Reading $\neq$ Seeing: Diagnosing and Closing the Typography Gap in Vision-Language Models
AI 摘要
VLMs在文本识别上表现出色,但在排版识别方面存在差距,论文对此进行了系统研究和改进。
主要贡献
- 发现了VLMs在排版识别上的差距,尤其是在字体样式方面
- 构建了评估VLMs排版能力的框架和数据集
- 通过LoRA微调提升了开源模型在字体识别上的性能
方法论
通过设计多种字体相关的识别任务,评估现有VLMs的性能,并使用LoRA微调进行改进。
原文摘要
Vision-Language Models achieve near-perfect accuracy at reading text in images, yet prove largely typography-blind: capable of recognizing what text says, but not how it looks.
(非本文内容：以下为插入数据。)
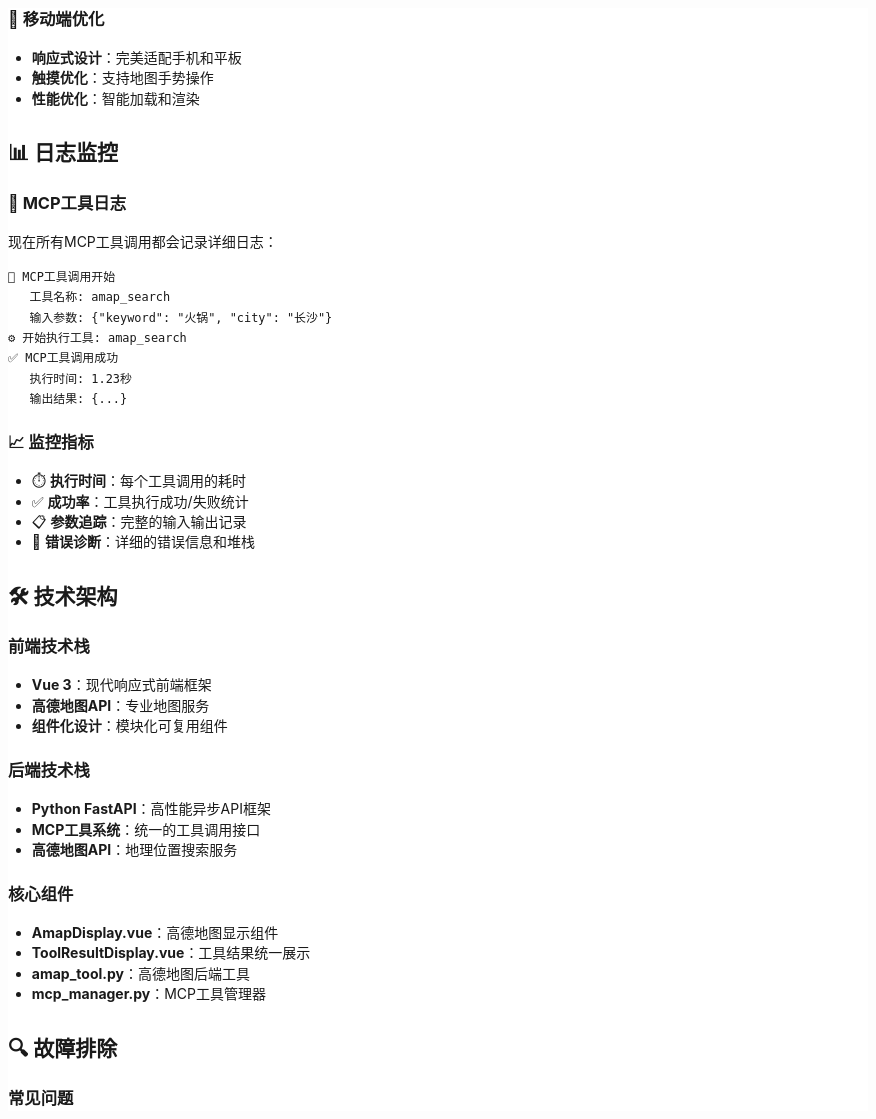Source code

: ### 📱 **移动端优化**
- **响应式设计**：完美适配手机和平板
- **触摸优化**：支持地图手势操作
- **性能优化**：智能加载和渲染

## 📊 日志监控

### 🔧 **MCP工具日志**
现在所有MCP工具调用都会记录详细日志：

```
🔧 MCP工具调用开始
   工具名称: amap_search
   输入参数: {"keyword": "火锅", "city": "长沙"}
⚙️ 开始执行工具: amap_search
✅ MCP工具调用成功
   执行时间: 1.23秒
   输出结果: {...}
```

### 📈 **监控指标**
- ⏱️ **执行时间**：每个工具调用的耗时
- ✅ **成功率**：工具执行成功/失败统计
- 📋 **参数追踪**：完整的输入输出记录
- 🐛 **错误诊断**：详细的错误信息和堆栈

## 🛠️ 技术架构

### 前端技术栈
- **Vue 3**：现代响应式前端框架
- **高德地图API**：专业地图服务
- **组件化设计**：模块化可复用组件

### 后端技术栈
- **Python FastAPI**：高性能异步API框架
- **MCP工具系统**：统一的工具调用接口
- **高德地图API**：地理位置搜索服务

### 核心组件
- **AmapDisplay.vue**：高德地图显示组件
- **ToolResultDisplay.vue**：工具结果统一展示
- **amap_tool.py**：高德地图后端工具
- **mcp_manager.py**：MCP工具管理器

## 🔍 故障排除

### 常见问题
We systematically investigate this gap by evaluating font family, size, style, and color recognition across 26 fonts, four scripts, and three difficulty levels. Our evaluation of 15 state-of-the-art VLMs reveals a striking perception hierarchy: color recognition is near-perfect, yet font style detection remains universally poor. We further find that model scale fails to predict performance and that accuracy is uniform across difficulty levels, together pointing to a training-data omission rather than a capacity ceiling. LoRA fine-tuning on a small set of synthetic samples substantially improves an open-source model, narrowing the gap to the best closed-source system and surpassing it on font size recognition. Font style alone remains resistant to fine-tuning, suggesting that relational visual reasoning may require architectural innovation beyond current patch-based encoders. We release our evaluation framework, data, and fine-tuning recipe to support progress in closing the typographic gap in vision-language understanding.